**Assignment**
From the entries below, pull out each line that contains the word "series" and copy those lines.

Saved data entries
**********

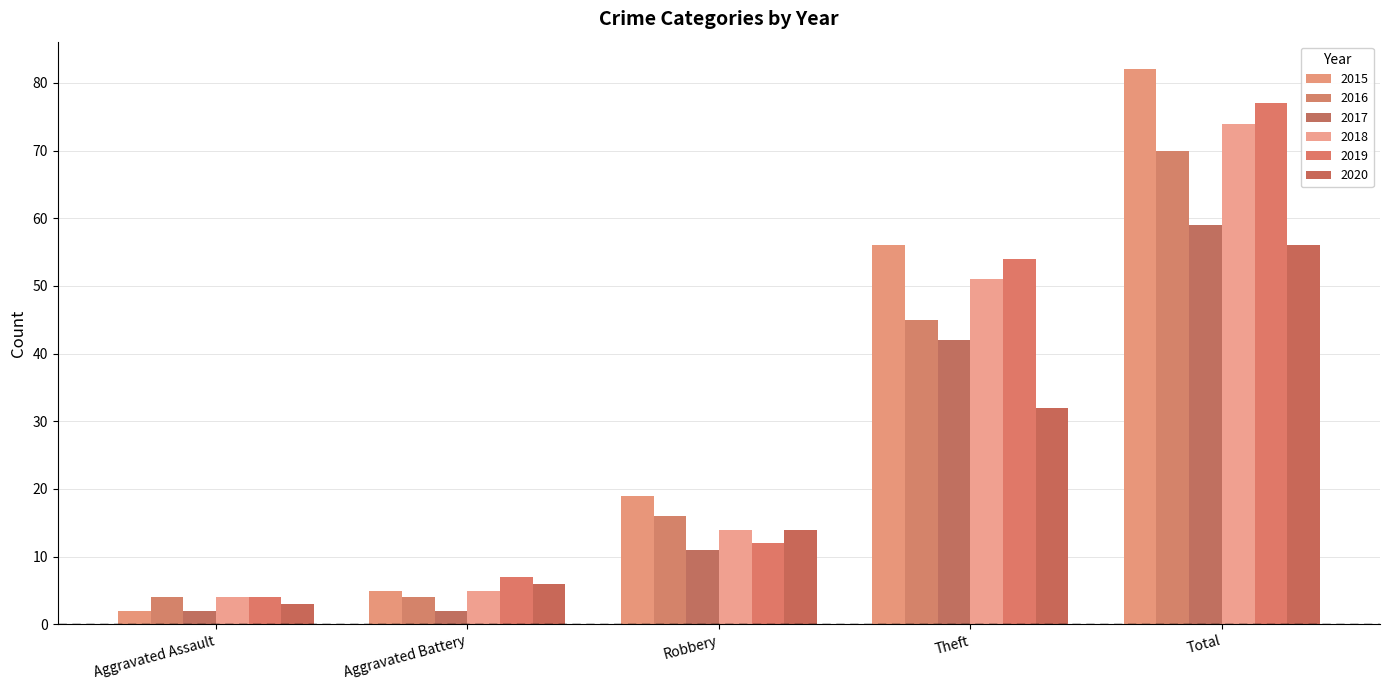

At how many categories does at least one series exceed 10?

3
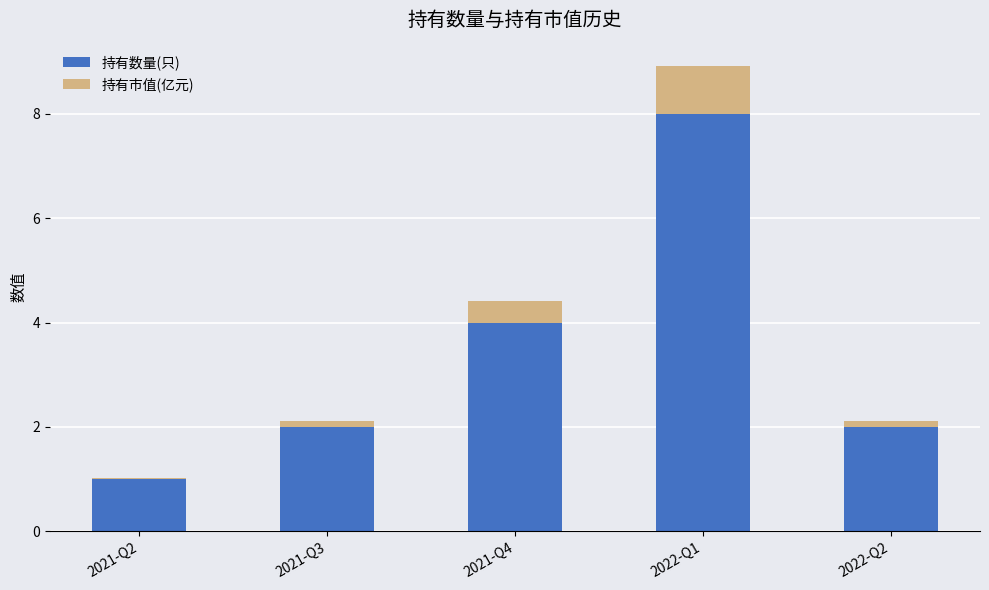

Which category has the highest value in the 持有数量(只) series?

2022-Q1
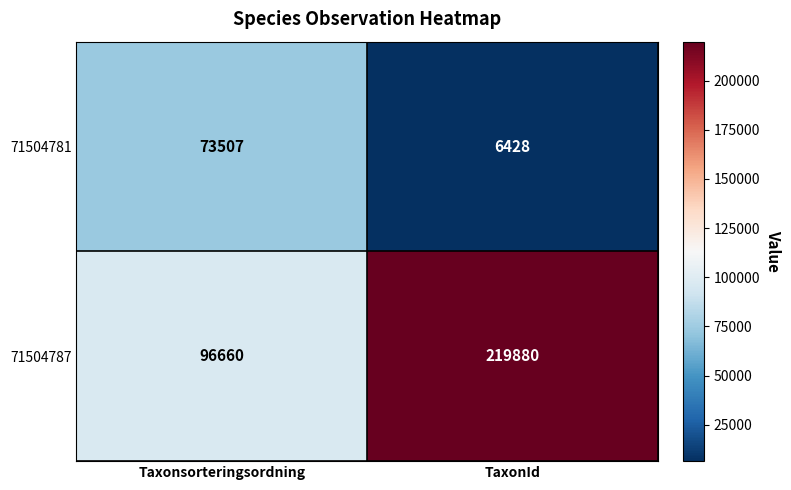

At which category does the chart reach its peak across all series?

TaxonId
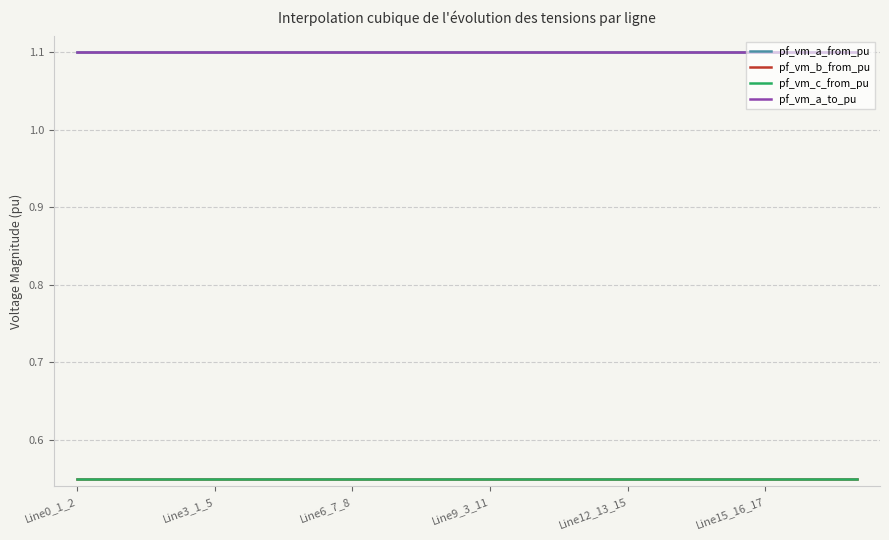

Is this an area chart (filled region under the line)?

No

**********

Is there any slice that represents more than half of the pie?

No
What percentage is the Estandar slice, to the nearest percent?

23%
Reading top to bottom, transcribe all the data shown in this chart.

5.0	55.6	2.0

**********

**Answer space**
At how many categories does at least one series exceed 10?
Which category has the highest value in the 持有数量(只) series?
At which category does the chart reach its peak across all series?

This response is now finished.